By comparison, there are 3 million fewer jobs right now than there were the year the ANC took office.  Half a million of these were lost last year.  The national unemployment rate of 25% in South Africa in 2012 is superseded by Mpumalanga province’s rate of 45%.  Overall, 74% of the ranks of unemployed are youth – 2.4 million in all.  This is 51% of youth between 18 and 35 years of age.  A school leaver only has a 1 in 10 chance of finding work in the first 12 months after finishing high school.  And what is most sinister of all is, the longer they remain unemployed, the harder it becomes to employ them – ever. 
I was interested to note this in The Book of Jobs: “By 1931 unemployment was already around 16 percent, and it reached 23 percent in 1932. Shantytown “Hoovervilles” were springing up everywhere.  This is because a township is springing up like mushrooms right across the highway from C4L.  It is called “Msholozi” – the favorite name for Jacob Zuma, the president of South Africa.

The 2012 Budget

In Canada the tradition is that the Finance Minister wears new shoes to present the Budget speech.  This year Mr Pravin must have come to Parliament in South Africa barefoot!  Because the national budget this week went over R1 trillion for the first time.  Mainly because of some Hoover-esque infrastructure projects that have been mandated.

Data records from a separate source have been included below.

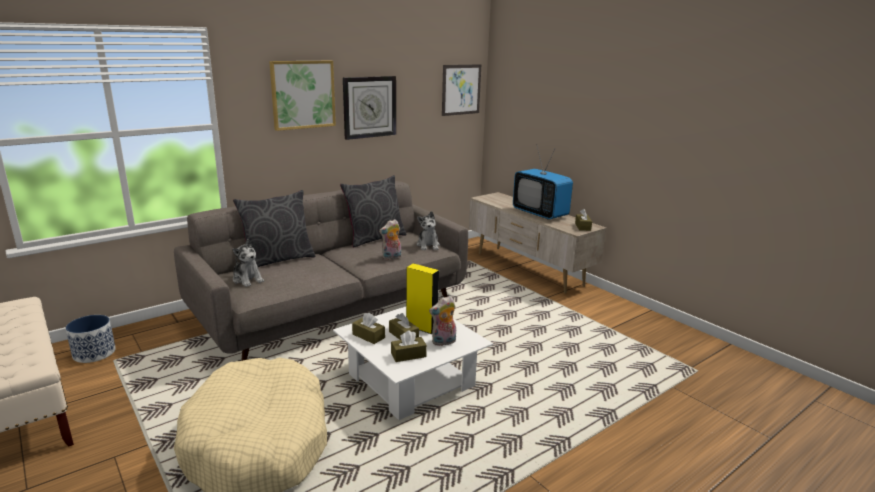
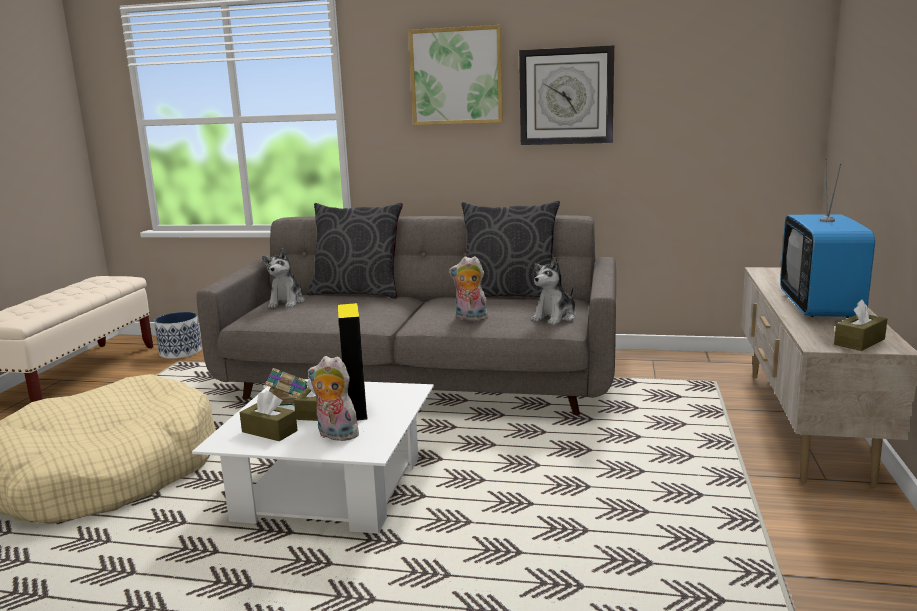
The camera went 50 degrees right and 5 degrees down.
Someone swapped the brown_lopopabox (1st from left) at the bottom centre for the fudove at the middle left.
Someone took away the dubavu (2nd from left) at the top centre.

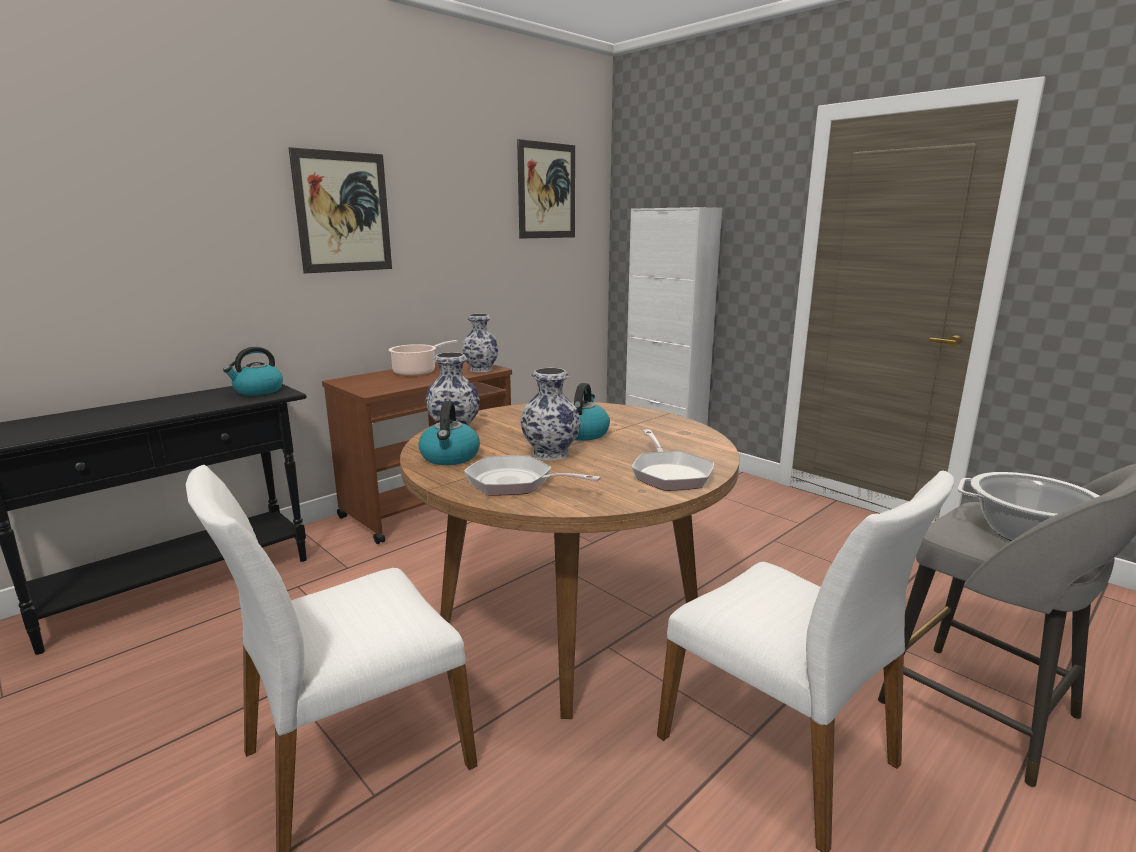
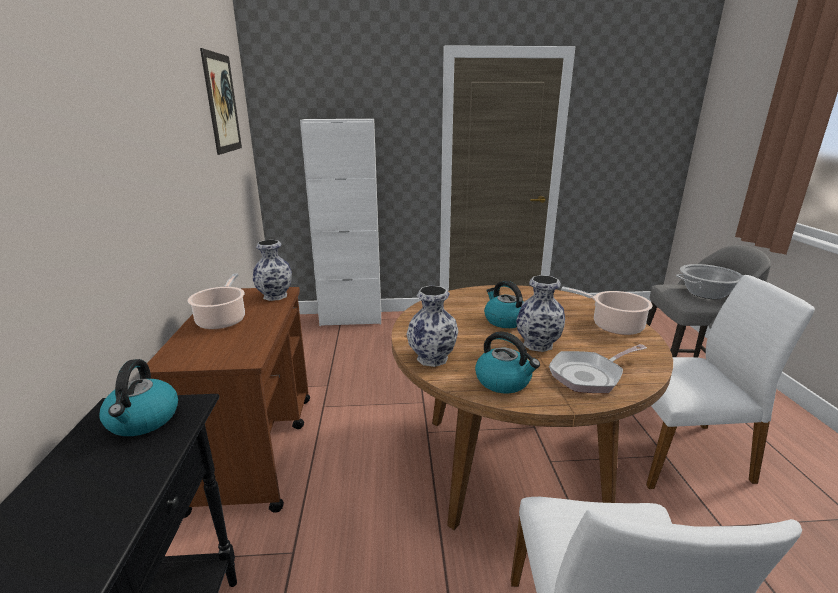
The camera went 50 degrees left and 5 degrees up.
Someone swapped the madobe (2nd from left) at the centre for the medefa (2nd from left) at the middle right.
Someone took away the dubavu (1st from left) at the top left.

Mpumalanga is one of only two provinces that does not have a University.  Both have been awarded one.  That will create a lot of jobs.  And just today it was announced that construction will begin on ours later this year – in White River!  Can you believe it?

Pravin also allocated R3.5 billion for public works projects.  There is a cascading approach, that can involve NGOs as “provincial implementing agencies” with 5 – 10 sites each.  C4L is already exploring how to get involved in this “cash-for-work” strategy.  This is not employment.  People only work 2 days a week, so as not to interrupt any ways in which they are already economically active.  Some call South Africa’s crisis “under-employment” rather than unemployment.  This approach will bestow some dignity on welfare recipients.

Skills development and entrepreneurship are surely the solution.  However, “cash-for-work” is starting to make sense in the light of Mpumalanga realities.  I would like to see Youth adapting the Occupy Movement to this context.  Each one should just target a work place and rock up every morning with a broom!  Wearing a T-short that says: I have a right to work.  If employers don’t let them in the gate, then start sweeping outside and picking up litter.  God forbid that the chamber of commerce should put up a sign that say “Jobless men keep going (we can’t take care of our own)”.  For God’s sake, let more youth in at entry level!